**Task prompt**.
Set out the lines of the records as a Markdown table, beginning with the line containing "order: Charadriiformes" and continuing through the line containing "common name: Wood sandpiper". Use the columns Row and Line, number each row, and omit any blank lines.

**Available records**.

-=-=-=-=-

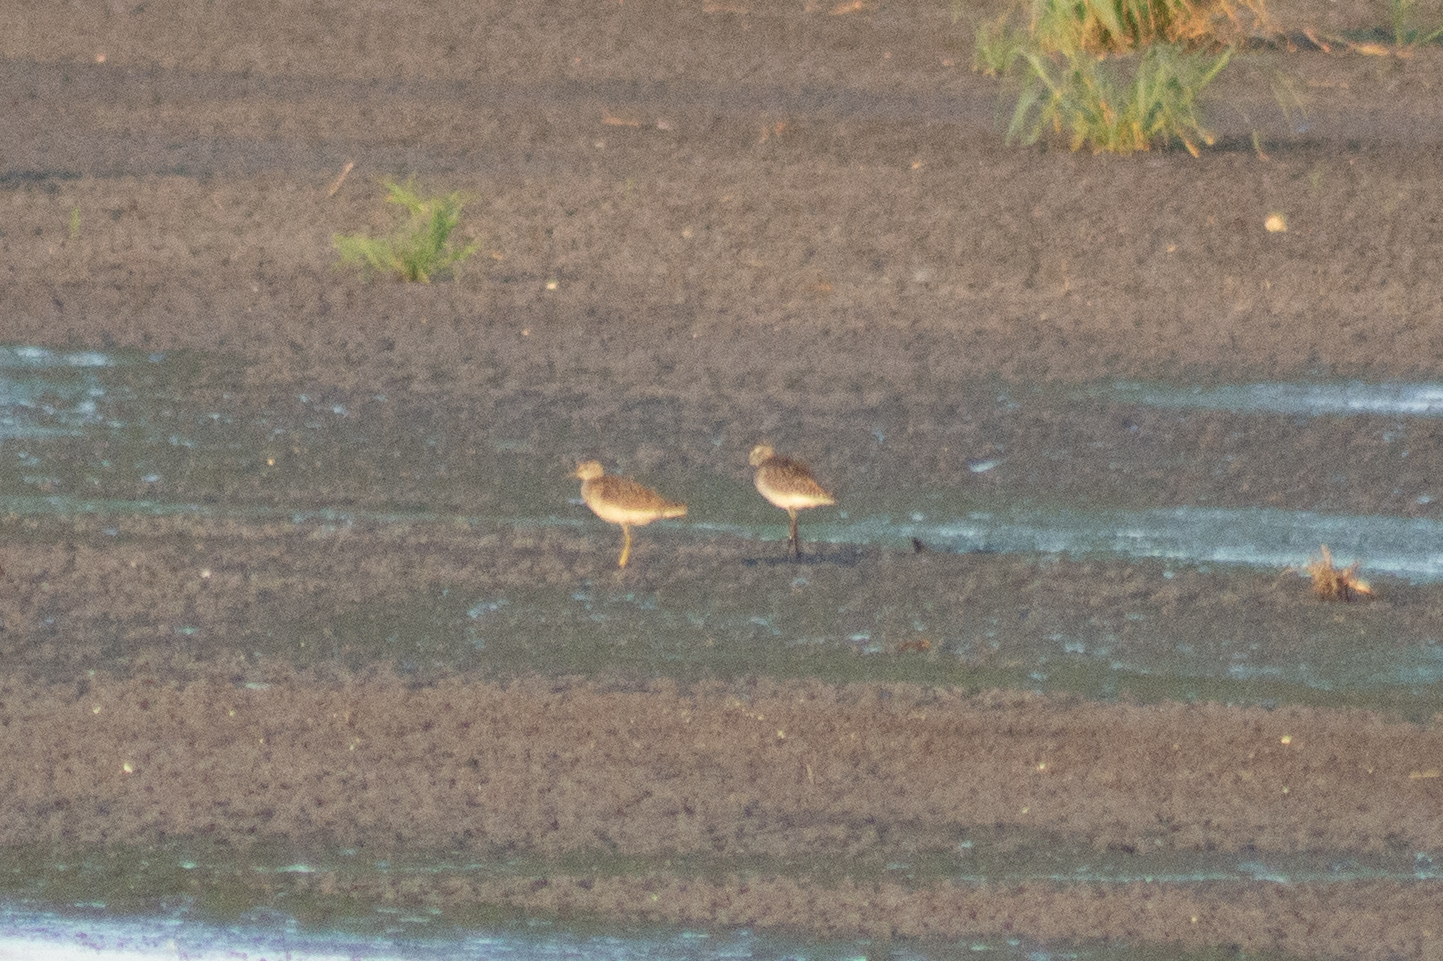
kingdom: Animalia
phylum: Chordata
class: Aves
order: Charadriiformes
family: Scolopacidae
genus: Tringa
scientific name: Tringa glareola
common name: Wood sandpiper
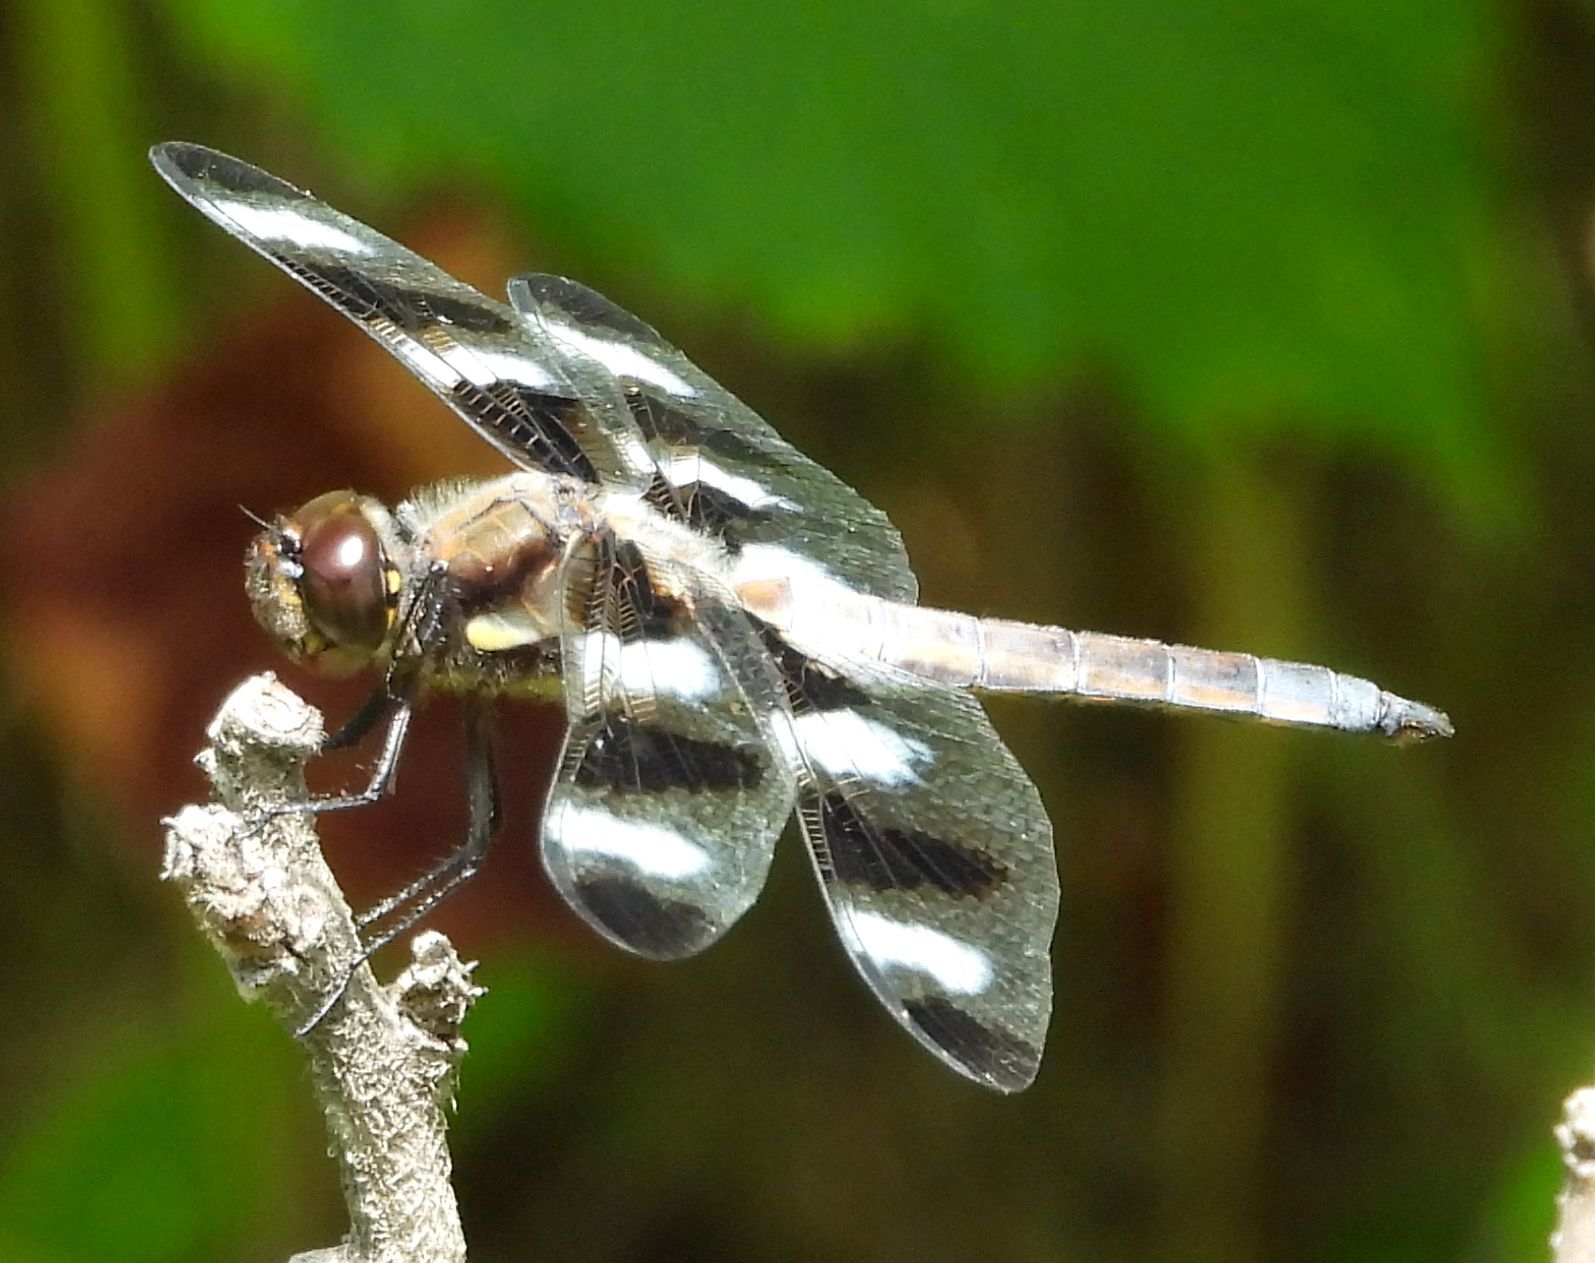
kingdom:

-=-=-=-=-

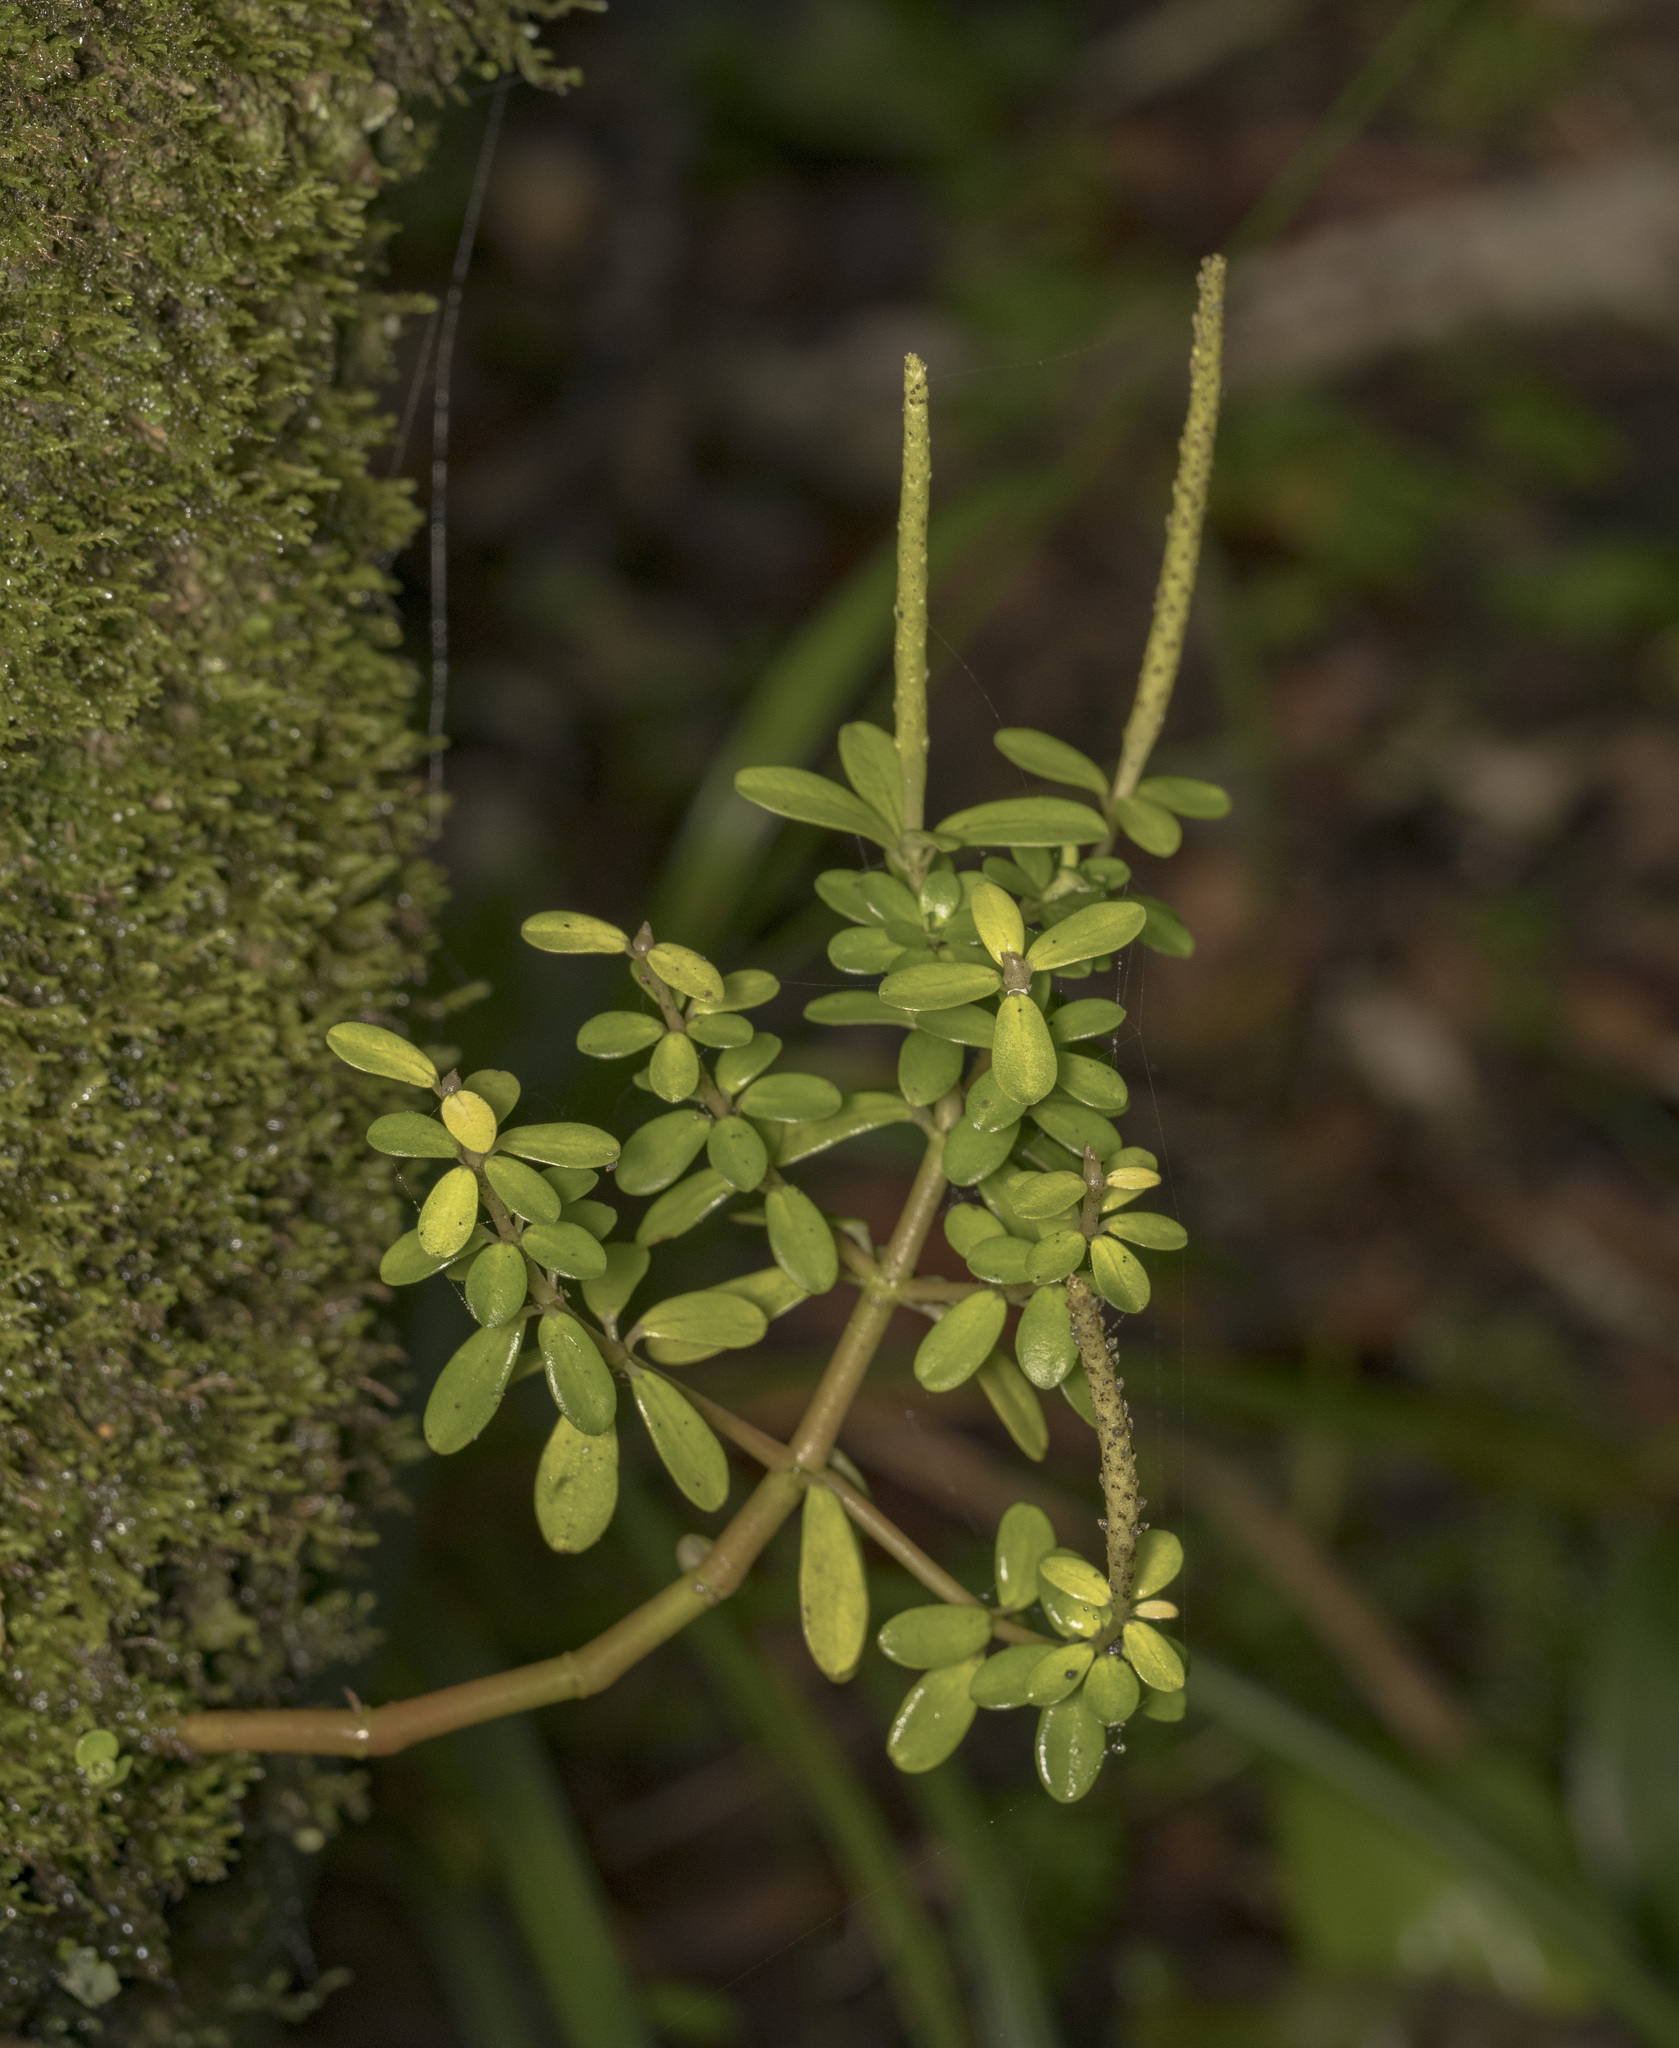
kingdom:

-=-=-=-=-

**Result for this task**.
| Row | Line |
|---|---|
| 1 | order: Charadriiformes |
| 2 | family: Scolopacidae |
| 3 | genus: Tringa |
| 4 | scientific name: Tringa glareola |
| 5 | common name: Wood sandpiper |